> [SOURCE DOCUMENT]
MODBUS
Modbus is a serial communication protocol created in the late 1970s by Modicon (now Schneider Electric) for use with its programmable logic controllers (PLCs). Modbus is the most common industrial control protocol, primarily because it is an open, simple, and powerful protocol that can be used freely without any royalties. Since the introduction of Modbus, the protocol has been ported to work over Ethernet. To achieve this, the serial-based protocol is encapsulated (essentially “wrapped”) in the header of TCP data and transmitted over Ethernet networks via the default TCP port 502. Due to its ease of use, Modbus can be found in various factories and even in substations.
Modbus
Frame packets can be divided into two parts: Application Data Unit (ADU) and Protocol Data Unit (PDU). The ADU consists of an address, PDU, and error-checking method. The PDU consists of a function code and the data segment of the Modbus frame. Figure 5-1 is an example of the Modbus serial protocol, also known as Modbus RTU. (Translator’s note: The ADU contains the PDU, and they have an inclusion relationship.)

> [EXERCISE DESCRIPTION]
Transcribe the entire Modbus passage word for word, keeping every line as it appears. Work only from the Modbus passage above.

> [ENTRIES SUPPLIED]
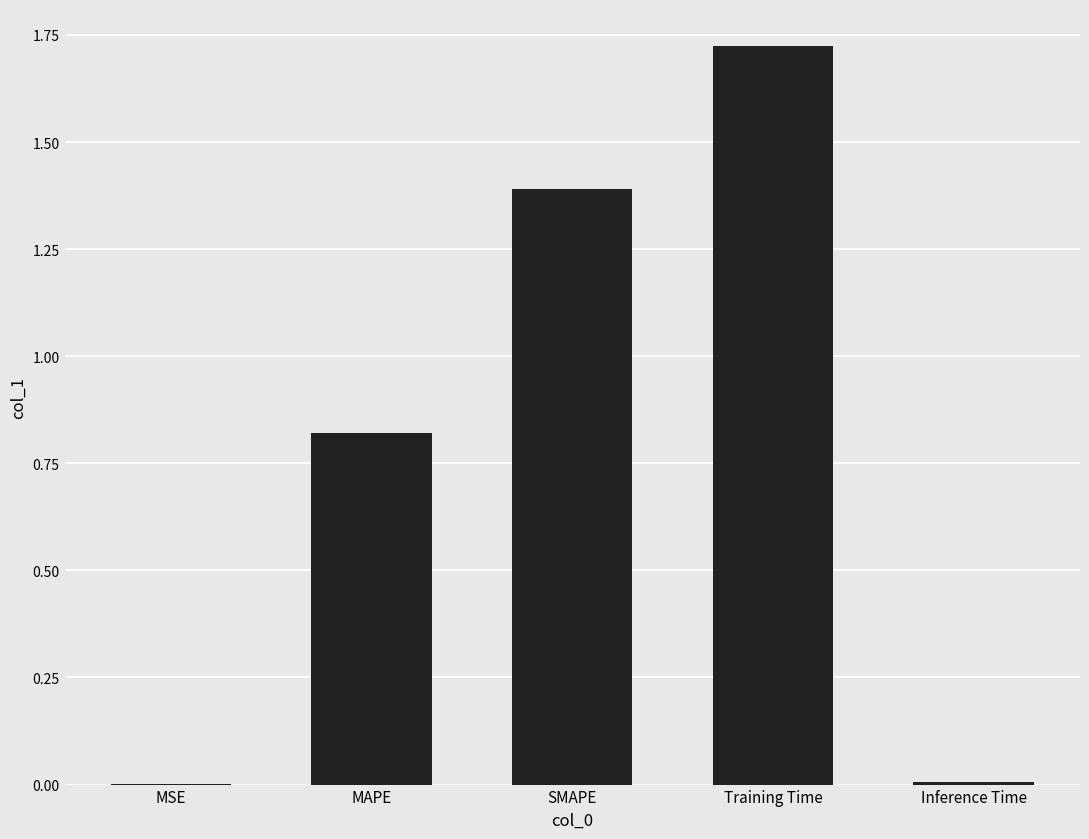

The value at MAPE is 0.5. True or false?

False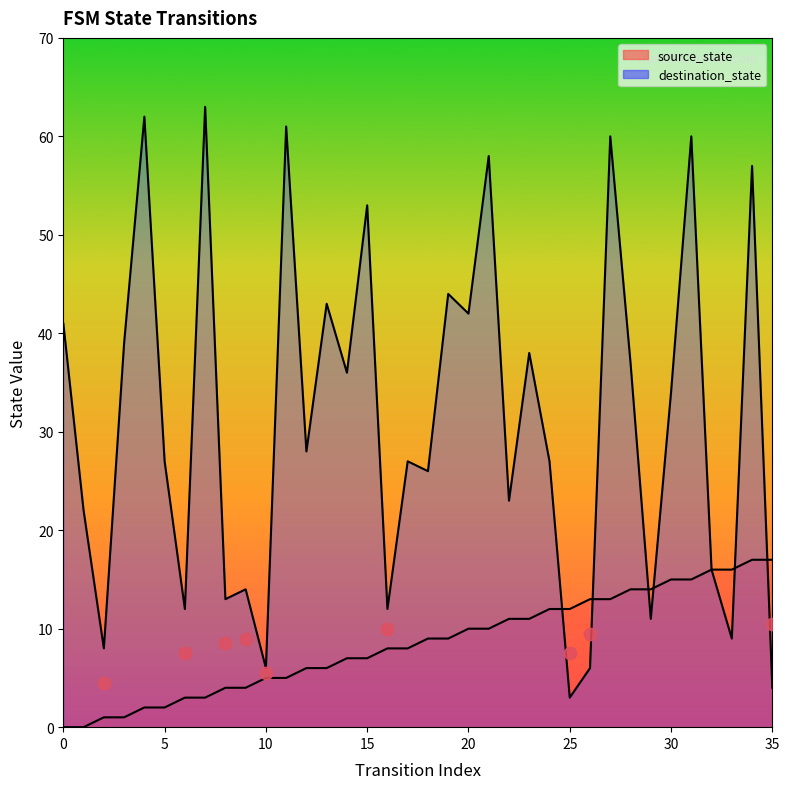

Is the value of source_state at 3 greater than the value of destination_state at 6?

No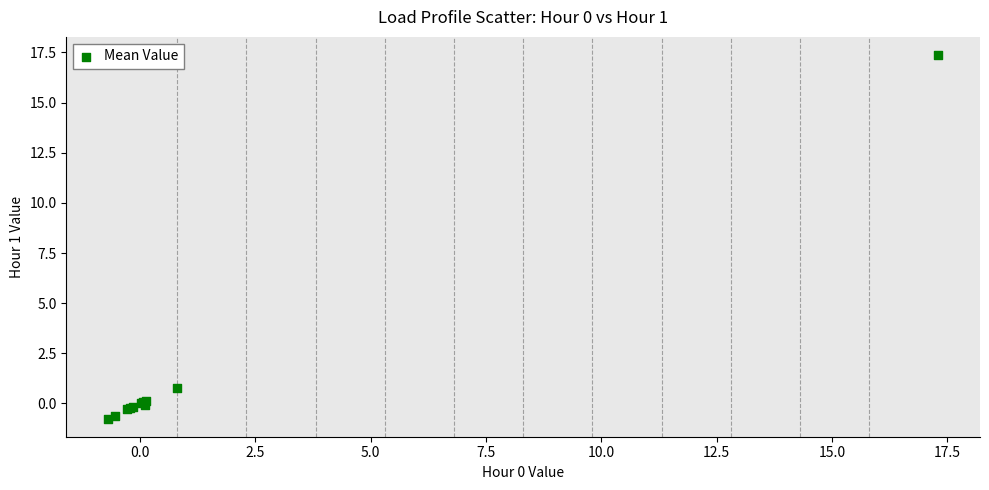

What Y value in the scatter plot is closest to 8?

0.8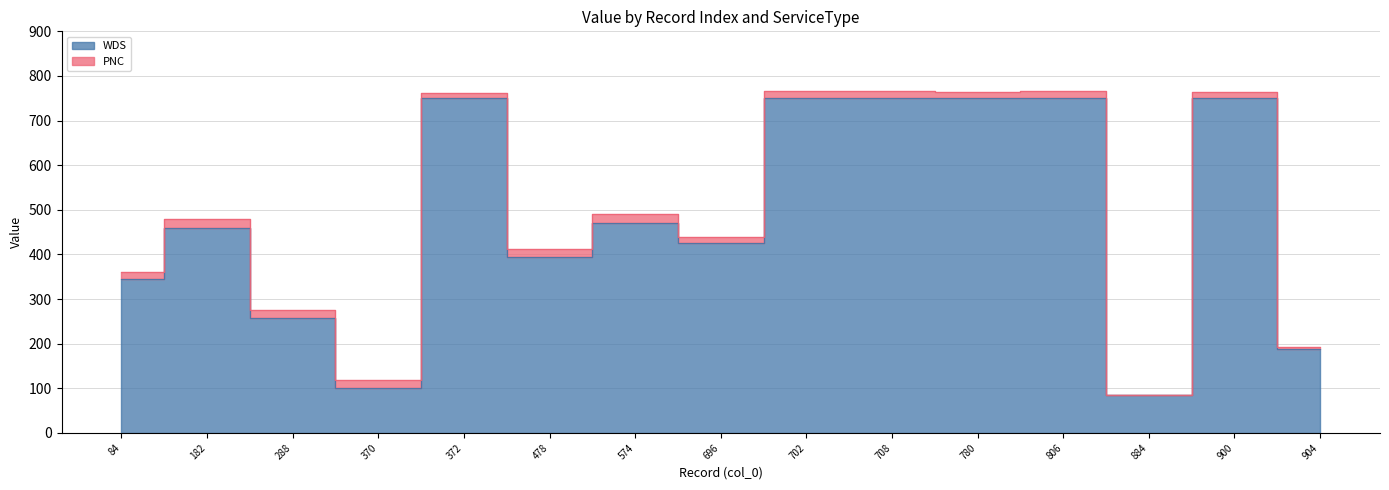

Does the chart have visible grid lines?

Yes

> [WRITTEN SOLUTION]
MODBUS
Modbus is a serial communication protocol created in the late 1970s by Modicon (now Schneider Electric) for use with its programmable logic controllers (PLCs). Modbus is the most common industrial control protocol, primarily because it is an open, simple, and powerful protocol that can be used freely without any royalties. Since the introduction of Modbus, the protocol has been ported to work over Ethernet. To achieve this, the serial-based protocol is encapsulated (essentially “wrapped”) in the header of TCP data and transmitted over Ethernet networks via the default TCP port 502. Due to its ease of use, Modbus can be found in various factories and even in substations.
Modbus
Frame packets can be divided into two parts: Application Data Unit (ADU) and Protocol Data Unit (PDU). The ADU consists of an address, PDU, and error-checking method. The PDU consists of a function code and the data segment of the Modbus frame. Figure 5-1 is an example of the Modbus serial protocol, also known as Modbus RTU. (Translator’s note: The ADU contains the PDU, and they have an inclusion relationship.)